##### Records to use

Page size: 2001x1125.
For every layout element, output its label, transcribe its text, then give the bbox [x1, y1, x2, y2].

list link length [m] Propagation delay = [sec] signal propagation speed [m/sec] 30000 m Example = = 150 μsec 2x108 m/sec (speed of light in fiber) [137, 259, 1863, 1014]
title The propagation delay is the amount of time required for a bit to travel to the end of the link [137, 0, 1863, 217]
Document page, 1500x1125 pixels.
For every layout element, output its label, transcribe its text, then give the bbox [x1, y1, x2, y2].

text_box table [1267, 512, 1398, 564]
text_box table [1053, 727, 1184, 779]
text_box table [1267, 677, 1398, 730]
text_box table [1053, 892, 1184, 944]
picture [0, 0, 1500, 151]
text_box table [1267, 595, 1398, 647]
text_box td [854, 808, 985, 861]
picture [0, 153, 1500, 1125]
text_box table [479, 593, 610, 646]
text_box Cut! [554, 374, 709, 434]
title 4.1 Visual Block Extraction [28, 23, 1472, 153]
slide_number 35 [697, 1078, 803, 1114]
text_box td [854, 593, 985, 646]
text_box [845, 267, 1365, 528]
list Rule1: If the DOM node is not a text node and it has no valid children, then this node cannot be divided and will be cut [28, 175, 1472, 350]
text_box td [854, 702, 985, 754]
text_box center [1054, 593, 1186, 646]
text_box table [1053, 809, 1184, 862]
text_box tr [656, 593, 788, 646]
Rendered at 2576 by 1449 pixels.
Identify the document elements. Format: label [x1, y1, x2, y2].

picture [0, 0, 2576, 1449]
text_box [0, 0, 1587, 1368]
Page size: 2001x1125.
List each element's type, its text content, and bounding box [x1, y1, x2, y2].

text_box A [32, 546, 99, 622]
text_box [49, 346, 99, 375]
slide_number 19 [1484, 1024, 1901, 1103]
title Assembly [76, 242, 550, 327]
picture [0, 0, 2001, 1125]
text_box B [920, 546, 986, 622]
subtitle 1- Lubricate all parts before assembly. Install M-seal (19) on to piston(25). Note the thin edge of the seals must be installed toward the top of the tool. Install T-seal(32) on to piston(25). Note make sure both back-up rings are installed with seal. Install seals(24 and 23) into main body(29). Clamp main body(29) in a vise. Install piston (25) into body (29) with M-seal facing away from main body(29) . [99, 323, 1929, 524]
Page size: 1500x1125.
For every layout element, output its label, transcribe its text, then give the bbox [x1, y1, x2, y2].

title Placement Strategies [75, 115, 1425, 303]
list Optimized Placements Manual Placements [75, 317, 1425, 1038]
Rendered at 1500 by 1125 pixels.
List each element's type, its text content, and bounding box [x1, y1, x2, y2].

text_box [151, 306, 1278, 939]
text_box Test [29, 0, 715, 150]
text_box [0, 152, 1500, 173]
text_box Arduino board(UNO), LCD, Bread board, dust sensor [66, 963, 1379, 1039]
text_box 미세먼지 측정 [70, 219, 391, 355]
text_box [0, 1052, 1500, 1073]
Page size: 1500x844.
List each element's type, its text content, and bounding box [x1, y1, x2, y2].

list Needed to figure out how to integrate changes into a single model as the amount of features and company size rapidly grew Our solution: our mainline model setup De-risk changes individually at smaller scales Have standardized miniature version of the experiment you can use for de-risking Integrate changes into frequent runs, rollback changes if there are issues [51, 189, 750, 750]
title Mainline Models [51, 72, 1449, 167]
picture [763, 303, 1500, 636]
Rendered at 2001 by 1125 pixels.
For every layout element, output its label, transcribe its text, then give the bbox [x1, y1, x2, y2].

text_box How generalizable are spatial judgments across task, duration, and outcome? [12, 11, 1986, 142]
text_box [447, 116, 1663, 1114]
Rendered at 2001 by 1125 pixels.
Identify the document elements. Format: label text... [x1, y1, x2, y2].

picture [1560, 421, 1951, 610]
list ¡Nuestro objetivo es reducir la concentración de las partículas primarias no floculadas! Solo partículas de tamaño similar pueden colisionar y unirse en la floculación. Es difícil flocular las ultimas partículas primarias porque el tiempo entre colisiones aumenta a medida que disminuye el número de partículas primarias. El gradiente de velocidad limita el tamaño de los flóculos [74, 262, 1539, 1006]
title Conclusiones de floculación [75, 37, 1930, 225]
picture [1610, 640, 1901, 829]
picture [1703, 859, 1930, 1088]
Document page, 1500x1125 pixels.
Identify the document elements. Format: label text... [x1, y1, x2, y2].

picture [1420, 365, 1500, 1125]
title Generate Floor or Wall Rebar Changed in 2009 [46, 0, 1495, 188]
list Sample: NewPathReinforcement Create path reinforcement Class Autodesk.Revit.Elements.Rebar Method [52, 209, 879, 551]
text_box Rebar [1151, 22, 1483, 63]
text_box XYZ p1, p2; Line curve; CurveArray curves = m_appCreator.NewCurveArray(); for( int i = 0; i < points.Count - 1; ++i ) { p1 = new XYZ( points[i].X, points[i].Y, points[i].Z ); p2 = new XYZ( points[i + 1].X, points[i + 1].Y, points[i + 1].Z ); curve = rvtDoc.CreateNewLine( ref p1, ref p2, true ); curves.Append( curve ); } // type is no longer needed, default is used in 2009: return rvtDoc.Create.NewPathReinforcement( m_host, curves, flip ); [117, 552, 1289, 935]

##########

All lines above in which the word "Rendered" occurs should be identified and copied.

» **Completed exercise**:
Rendered at 2576 by 1449 pixels.
Rendered at 1500 by 1125 pixels.
Rendered at 2001 by 1125 pixels.
Rendered at 2001 by 1125 pixels.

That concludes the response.